No Army players were selected as first-team players on the 1973 College Football All-America Team.

==Schedule==

| Date | Time | Opponent | Site | Result | Attendance | Source |
| September 22 | 2:00 p.m. | No. 10 Tennessee | Michie Stadium; West Point, NY; | L 18–37 | 39,942 |  |
| September 29 | 2:00 p.m. | California | Michie Stadium; West Point, NY; | L 6–51 | 40,982 |  |
| October 6 | 2:00 p.m. | at Georgia Tech | Grant Field; Atlanta, GA; | L 10–14 | 50,111 |  |
| October 13 | 1:30 p.m. | at No. 7 Penn State | Beaver Stadium; University Park, PA; | L 3–54 | 58,194 |  |
| October 20 | 2:00 p.m. | No. 11 Notre Dame | Michie Stadium; West Point, NY (rivalry); | L 3–62 | 42,503 |  |
| October 27 | 2:00 p.m. | Holy Cross | Michie Stadium; West Point, NY; | L 10–17 | 42,257 |  |
| November 3 | 3:01 p.m. | at Air Force | Falcon Stadium; Colorado Springs, CO (Commander-in-Chief's Trophy); | L 10–43 | 41,542 |  |
| November 10 | 1:30 p.m. | Miami (FL) | Michie Stadium; West Point, NY; | L 7–19 | 41,047 |  |
| November 17 | 1:30 p.m. | Pittsburgh | Michie Stadium; West Point, NY; | L 0–34 | 33,264 |  |
| December 1 | 1:30 p.m. | vs.

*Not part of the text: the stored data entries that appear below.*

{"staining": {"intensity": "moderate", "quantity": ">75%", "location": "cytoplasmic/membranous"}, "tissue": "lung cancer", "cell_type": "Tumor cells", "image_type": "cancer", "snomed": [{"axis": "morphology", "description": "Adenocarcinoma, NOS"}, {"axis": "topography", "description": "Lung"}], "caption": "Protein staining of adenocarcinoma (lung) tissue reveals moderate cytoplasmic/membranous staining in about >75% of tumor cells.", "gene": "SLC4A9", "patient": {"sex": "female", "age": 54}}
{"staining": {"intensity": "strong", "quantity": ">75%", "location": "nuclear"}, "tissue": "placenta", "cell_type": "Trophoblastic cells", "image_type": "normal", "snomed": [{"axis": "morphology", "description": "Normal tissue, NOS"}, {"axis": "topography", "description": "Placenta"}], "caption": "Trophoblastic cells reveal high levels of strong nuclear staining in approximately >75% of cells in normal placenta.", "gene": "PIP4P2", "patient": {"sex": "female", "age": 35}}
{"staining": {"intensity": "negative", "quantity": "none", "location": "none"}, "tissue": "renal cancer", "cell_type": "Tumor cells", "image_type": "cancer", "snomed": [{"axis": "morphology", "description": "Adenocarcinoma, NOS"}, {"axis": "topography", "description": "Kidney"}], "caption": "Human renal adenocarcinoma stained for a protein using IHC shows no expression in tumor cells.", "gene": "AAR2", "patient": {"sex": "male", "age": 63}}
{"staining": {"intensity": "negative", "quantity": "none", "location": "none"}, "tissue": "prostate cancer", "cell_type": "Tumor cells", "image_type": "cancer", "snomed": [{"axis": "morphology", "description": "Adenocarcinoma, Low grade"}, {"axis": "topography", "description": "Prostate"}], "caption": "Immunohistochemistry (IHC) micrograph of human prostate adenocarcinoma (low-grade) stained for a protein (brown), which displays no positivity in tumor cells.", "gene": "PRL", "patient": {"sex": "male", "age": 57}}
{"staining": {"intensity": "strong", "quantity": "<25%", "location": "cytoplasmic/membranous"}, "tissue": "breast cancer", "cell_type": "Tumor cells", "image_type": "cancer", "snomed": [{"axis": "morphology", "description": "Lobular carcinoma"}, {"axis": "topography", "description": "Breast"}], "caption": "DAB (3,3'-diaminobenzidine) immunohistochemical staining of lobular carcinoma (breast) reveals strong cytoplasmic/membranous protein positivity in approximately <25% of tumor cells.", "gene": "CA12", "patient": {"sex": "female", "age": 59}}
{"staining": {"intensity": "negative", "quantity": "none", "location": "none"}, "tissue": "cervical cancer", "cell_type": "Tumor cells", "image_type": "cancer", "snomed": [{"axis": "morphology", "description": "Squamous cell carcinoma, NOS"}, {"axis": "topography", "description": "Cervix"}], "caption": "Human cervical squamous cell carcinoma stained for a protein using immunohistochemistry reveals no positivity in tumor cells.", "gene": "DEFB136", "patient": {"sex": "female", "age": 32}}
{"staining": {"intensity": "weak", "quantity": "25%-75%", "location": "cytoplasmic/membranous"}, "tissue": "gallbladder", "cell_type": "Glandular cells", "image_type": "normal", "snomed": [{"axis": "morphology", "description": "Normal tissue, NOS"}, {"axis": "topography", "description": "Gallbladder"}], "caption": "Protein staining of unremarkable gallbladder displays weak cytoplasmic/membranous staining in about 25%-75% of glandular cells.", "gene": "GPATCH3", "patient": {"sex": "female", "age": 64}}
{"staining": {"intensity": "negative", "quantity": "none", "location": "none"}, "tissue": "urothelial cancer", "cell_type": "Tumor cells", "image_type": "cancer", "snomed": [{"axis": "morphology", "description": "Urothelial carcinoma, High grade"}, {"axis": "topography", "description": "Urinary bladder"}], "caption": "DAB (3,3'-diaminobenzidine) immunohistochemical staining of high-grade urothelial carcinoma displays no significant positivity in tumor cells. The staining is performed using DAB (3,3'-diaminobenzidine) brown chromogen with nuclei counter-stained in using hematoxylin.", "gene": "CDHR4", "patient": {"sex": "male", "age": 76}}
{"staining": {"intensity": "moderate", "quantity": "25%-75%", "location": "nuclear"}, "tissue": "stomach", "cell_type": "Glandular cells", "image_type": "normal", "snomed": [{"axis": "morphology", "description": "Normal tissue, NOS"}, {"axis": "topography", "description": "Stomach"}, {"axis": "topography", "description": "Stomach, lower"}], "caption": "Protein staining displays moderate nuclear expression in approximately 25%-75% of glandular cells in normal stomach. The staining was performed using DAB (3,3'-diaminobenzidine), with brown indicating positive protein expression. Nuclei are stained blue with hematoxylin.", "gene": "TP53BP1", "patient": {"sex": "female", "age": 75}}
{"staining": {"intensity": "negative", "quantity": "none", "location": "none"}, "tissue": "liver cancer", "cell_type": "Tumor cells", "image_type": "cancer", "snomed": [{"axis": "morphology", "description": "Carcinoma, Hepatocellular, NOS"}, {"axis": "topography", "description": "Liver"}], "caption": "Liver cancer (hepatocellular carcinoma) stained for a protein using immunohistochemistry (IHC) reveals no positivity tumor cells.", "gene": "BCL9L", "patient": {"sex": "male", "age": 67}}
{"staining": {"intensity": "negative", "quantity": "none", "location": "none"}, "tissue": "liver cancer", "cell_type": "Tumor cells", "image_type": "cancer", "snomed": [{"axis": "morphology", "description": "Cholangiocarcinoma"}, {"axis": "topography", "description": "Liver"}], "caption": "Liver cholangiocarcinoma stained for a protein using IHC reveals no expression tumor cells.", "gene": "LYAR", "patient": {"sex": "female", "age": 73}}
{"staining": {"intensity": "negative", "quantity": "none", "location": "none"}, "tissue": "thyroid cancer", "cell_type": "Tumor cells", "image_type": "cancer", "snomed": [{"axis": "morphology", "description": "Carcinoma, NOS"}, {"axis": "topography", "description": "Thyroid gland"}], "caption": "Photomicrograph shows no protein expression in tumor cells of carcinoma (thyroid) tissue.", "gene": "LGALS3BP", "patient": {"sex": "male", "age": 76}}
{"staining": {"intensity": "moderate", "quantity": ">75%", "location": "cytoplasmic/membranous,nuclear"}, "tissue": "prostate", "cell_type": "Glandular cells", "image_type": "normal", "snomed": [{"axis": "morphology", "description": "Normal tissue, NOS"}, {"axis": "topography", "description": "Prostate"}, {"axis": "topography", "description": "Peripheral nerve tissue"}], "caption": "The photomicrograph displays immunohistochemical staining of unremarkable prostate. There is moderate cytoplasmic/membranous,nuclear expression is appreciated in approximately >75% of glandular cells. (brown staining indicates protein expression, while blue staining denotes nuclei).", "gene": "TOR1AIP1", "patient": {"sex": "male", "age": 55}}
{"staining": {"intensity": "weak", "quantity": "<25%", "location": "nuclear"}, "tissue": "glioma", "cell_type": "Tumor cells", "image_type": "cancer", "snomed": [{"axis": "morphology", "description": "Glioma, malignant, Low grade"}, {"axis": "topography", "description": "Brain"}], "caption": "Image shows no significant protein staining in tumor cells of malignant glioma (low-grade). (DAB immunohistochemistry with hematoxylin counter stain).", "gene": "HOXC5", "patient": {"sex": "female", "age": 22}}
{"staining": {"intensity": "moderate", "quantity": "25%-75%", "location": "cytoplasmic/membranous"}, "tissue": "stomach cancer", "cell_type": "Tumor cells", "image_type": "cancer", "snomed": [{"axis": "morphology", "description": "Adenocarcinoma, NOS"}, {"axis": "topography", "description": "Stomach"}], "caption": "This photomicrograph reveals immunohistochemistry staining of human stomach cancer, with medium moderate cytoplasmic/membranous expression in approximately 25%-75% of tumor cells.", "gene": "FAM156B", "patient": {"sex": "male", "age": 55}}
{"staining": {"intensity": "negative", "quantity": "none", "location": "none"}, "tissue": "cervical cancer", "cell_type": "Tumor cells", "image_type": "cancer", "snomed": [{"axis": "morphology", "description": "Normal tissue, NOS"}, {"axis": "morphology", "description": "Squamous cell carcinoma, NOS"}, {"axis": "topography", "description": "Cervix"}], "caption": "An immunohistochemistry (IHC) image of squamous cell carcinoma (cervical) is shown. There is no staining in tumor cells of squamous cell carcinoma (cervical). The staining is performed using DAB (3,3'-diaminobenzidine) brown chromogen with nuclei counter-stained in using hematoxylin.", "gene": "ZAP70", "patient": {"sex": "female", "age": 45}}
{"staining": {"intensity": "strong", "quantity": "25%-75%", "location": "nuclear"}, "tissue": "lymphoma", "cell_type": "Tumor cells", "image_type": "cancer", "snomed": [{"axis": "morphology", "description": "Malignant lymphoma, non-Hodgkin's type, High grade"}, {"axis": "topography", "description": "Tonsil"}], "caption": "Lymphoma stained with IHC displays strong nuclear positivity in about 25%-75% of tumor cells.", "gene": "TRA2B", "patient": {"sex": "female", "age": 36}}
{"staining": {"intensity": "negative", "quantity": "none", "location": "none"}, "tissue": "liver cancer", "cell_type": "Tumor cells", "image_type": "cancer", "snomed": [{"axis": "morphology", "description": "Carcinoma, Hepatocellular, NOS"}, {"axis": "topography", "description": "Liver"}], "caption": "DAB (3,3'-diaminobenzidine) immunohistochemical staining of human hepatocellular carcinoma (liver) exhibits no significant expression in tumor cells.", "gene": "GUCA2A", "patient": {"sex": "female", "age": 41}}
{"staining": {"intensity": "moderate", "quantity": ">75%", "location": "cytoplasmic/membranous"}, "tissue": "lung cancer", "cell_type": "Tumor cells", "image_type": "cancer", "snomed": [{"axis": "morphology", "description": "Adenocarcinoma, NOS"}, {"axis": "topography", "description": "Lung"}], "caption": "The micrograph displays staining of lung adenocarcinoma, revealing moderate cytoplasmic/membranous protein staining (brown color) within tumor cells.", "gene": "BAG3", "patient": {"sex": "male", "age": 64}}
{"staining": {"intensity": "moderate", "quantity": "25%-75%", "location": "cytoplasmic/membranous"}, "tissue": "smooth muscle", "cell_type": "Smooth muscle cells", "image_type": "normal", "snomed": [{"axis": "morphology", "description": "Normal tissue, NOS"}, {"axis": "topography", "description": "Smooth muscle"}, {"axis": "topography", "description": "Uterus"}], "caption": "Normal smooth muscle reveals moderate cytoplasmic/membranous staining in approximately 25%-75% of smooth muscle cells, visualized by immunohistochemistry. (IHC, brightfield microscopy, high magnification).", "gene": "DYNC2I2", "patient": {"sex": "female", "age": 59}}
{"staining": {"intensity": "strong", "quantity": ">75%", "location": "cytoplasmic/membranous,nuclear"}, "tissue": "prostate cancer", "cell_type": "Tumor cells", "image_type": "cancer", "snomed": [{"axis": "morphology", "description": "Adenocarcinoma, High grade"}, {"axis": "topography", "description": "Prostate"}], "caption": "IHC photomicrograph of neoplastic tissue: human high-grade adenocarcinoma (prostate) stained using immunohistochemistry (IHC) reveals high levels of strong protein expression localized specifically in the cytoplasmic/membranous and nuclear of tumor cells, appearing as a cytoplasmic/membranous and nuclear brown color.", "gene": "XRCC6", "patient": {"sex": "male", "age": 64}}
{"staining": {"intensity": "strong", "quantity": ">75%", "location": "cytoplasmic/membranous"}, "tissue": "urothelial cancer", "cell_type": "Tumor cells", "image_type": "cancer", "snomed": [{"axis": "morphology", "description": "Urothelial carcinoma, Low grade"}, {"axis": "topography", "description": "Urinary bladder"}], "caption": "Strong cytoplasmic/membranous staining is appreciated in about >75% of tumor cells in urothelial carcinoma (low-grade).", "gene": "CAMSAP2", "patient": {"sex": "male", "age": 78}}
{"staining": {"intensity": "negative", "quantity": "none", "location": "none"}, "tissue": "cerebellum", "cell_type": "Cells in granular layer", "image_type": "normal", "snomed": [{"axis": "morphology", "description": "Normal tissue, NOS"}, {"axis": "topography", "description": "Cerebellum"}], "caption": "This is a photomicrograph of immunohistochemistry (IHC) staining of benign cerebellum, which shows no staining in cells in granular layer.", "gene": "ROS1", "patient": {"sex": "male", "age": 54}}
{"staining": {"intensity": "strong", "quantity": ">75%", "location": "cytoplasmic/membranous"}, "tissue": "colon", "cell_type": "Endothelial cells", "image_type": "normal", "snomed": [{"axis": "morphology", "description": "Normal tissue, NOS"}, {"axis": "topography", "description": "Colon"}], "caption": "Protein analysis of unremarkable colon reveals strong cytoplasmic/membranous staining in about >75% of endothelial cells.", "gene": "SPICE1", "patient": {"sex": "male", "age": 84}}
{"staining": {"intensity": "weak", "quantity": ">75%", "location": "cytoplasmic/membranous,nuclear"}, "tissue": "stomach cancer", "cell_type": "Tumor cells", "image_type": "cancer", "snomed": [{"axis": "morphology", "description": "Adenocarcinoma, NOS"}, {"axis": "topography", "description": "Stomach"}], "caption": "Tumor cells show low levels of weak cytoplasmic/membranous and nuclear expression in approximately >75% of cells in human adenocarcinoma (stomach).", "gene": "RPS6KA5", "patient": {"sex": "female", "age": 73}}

Navy | John F. Kennedy Stadium; Philadelphia, PA (Army–Navy Game); | L 0–51 | 91,926 |  |
Rankings from AP Poll released prior to the game; All times are in Eastern time;

==Game summaries==
===Penn State===

Penn State defeated Army 54–3 on October 13, 1973, at Beaver Stadium in University Park, Pennsylvania, before a crowd of 58,194. The victory marked the Nittany Lions’ fifth win of the season and kept them undefeated and untied. Penn State scored 26 points in the first quarter. Bob Nagle opened the scoring with a 10-yard touchdown run, followed by a 66-yard touchdown pass from Tom Shuman to Jimmy Scott. Fullback Tom Donchez added two rushing touchdowns later in the opening period, one set up by an interception and another following a long completion to Dan Natale.

Army managed its only points of the game in the second quarter on a 46-yard field goal by Jim Barclay. Penn State continued to score throughout the remainder of the contest, even after substituting reserves into the lineup. Nagle scored his second touchdown of the game, and Walt Addie added a 64-yard scoring run. Backup quarterback Dick Barvinchak later connected with Jim Eaise on a 35-yard touchdown pass, and John Huttenberger scored the final touchdown for Penn State.

Although John Cappelletti did not score, he led the offense with 151 rushing yards on 17 carries and set up several early touchdowns. Penn State amassed a season-high 607 yards of total offense, including 441 rushing yards. The Nittany Lion defense limited Army to 53 rushing yards and pressured quarterback King Fink throughout the game, recording multiple sacks.